- **THE DATA**:

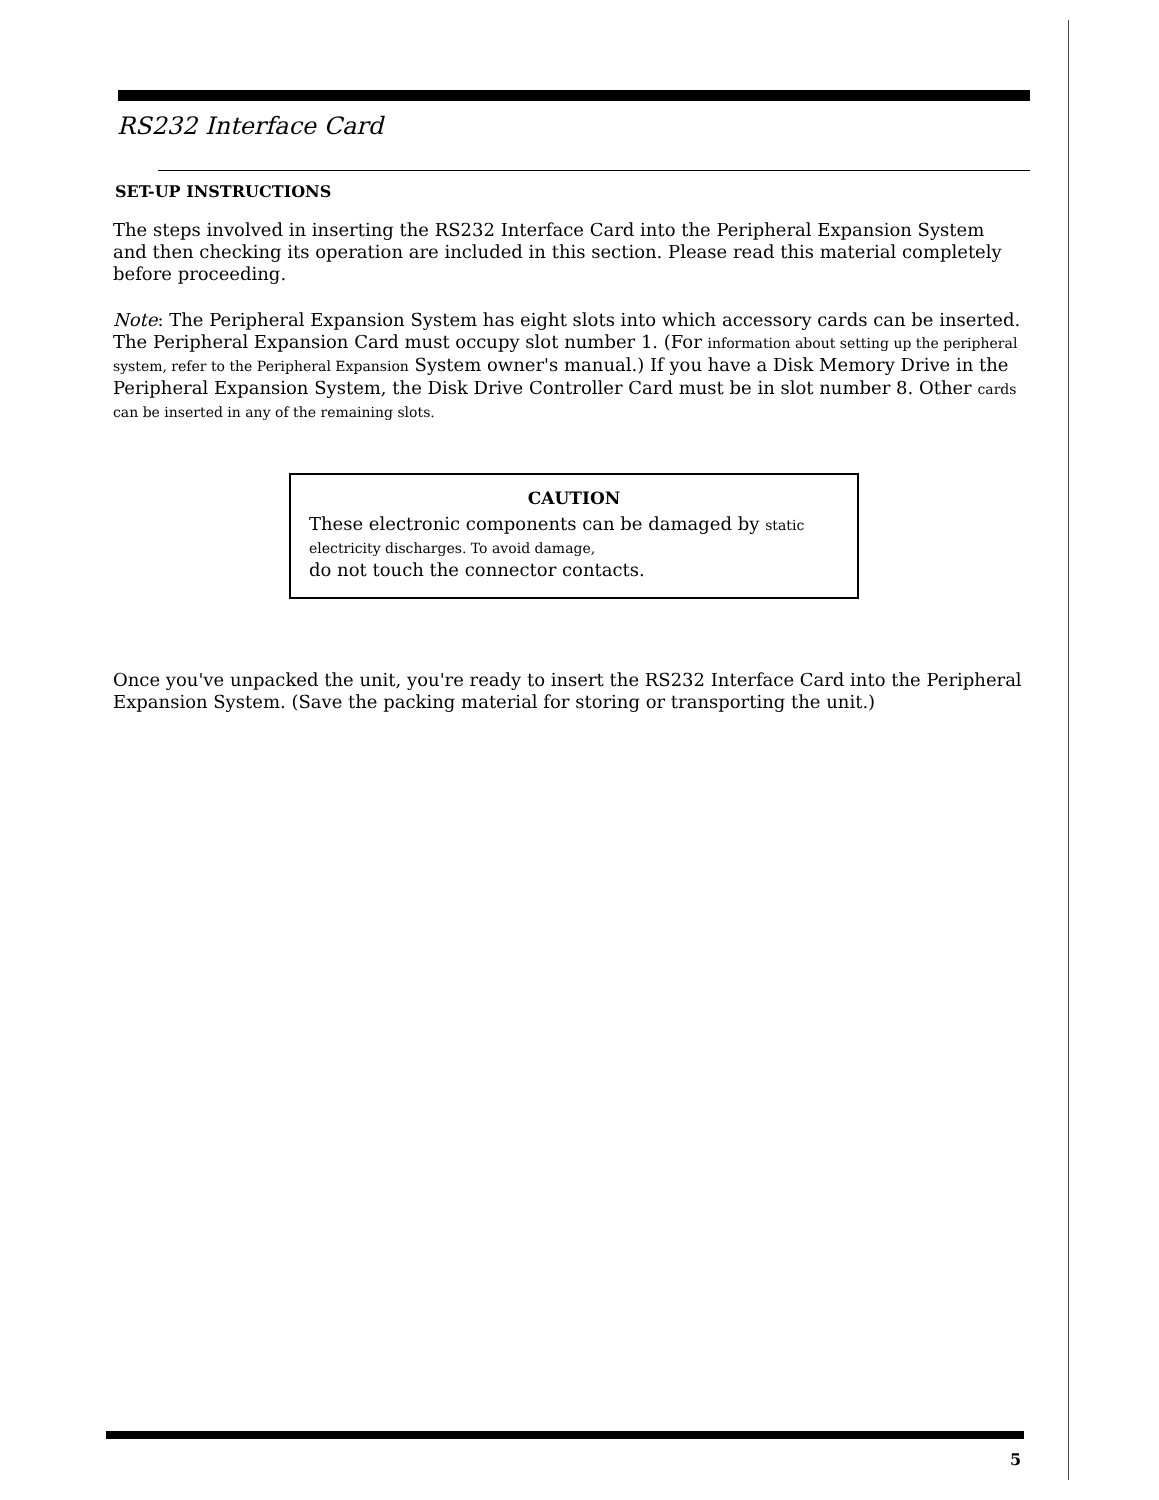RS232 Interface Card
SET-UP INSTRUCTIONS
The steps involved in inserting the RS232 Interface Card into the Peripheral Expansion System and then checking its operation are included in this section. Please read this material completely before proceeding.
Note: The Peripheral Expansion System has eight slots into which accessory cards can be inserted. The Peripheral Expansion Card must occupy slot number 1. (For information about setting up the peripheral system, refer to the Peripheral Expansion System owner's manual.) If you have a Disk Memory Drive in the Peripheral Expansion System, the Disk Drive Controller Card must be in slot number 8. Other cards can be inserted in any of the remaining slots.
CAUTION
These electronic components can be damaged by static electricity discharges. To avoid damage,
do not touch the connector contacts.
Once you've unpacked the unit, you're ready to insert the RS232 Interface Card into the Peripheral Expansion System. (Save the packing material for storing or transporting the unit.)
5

* * *

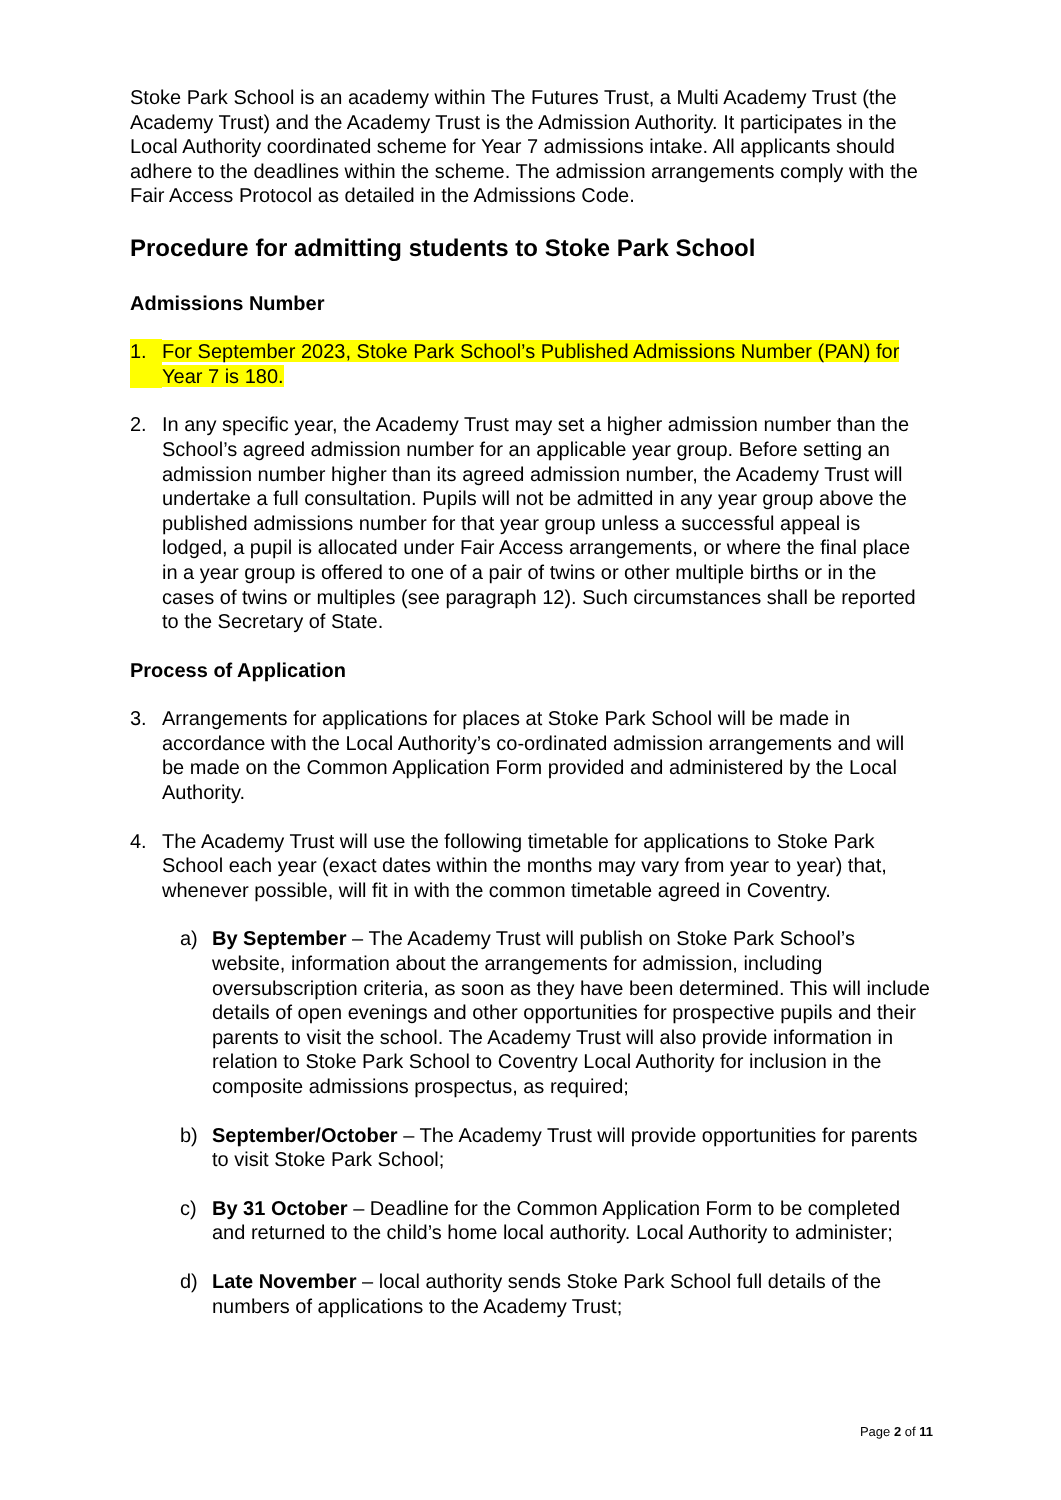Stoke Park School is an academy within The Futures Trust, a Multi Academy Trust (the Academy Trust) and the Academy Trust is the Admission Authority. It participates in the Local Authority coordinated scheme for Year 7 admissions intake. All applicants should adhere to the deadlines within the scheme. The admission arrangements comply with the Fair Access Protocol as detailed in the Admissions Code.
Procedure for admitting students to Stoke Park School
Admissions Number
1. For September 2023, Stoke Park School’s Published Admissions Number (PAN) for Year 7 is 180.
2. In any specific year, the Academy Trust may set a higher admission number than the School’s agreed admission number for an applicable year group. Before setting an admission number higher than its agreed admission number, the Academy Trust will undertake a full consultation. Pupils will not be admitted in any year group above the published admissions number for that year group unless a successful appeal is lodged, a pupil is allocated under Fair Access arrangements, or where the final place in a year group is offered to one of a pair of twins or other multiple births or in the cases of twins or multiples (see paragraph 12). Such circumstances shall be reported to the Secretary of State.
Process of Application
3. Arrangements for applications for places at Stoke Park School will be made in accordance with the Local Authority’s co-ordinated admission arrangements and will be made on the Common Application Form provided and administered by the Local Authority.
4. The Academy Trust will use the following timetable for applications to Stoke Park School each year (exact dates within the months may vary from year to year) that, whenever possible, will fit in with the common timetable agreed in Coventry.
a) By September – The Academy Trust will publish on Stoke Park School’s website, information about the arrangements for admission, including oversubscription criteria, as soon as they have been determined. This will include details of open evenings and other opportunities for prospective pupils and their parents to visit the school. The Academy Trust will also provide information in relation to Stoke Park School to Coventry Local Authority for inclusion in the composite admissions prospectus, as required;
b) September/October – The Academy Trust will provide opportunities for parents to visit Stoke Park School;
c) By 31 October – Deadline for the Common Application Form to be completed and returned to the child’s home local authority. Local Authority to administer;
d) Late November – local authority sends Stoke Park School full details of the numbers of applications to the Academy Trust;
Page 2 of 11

--

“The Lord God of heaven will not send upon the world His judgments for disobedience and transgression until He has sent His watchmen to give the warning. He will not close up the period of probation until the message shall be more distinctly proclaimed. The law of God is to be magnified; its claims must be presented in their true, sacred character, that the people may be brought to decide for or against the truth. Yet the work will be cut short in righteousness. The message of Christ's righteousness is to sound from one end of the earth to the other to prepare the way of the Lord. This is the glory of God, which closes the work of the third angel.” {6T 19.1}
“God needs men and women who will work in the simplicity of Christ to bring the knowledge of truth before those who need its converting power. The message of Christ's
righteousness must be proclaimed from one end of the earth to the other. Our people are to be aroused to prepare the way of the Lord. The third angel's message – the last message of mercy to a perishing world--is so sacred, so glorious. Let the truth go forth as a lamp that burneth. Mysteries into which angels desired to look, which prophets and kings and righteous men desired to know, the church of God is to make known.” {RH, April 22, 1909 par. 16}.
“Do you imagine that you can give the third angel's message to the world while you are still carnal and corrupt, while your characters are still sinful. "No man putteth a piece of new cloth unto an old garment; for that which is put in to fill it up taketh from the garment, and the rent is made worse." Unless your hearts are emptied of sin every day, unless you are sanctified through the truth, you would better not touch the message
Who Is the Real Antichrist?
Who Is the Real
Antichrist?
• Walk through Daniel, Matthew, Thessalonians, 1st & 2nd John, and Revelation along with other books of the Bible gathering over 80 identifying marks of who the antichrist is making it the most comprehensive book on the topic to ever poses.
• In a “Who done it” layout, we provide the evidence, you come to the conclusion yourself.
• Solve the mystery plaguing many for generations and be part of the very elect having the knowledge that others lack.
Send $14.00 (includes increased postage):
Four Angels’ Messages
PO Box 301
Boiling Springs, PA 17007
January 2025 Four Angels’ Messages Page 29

- **WORK REQUIRED**: Track down every line in the entries that includes the string "prepare", and copy it.

- **WRITTEN SOLUTION**:
“The Lord God of heaven will not send upon the world His judgments for disobedience and transgression until He has sent His watchmen to give the warning. He will not close up the period of probation until the message shall be more distinctly proclaimed. The law of God is to be magnified; its claims must be presented in their true, sacred character, that the people may be brought to decide for or against the truth. Yet the work will be cut short in righteousness. The message of Christ's righteousness is to sound from one end of the earth to the other to prepare the way of the Lord. This is the glory of God, which closes the work of the third angel.” {6T 19.1}
righteousness must be proclaimed from one end of the earth to the other. Our people are to be aroused to prepare the way of the Lord. The third angel's message – the last message of mercy to a perishing world--is so sacred, so glorious. Let the truth go forth as a lamp that burneth. Mysteries into which angels desired to look, which prophets and kings and righteous men desired to know, the church of God is to make known.” {RH, April 22, 1909 par. 16}.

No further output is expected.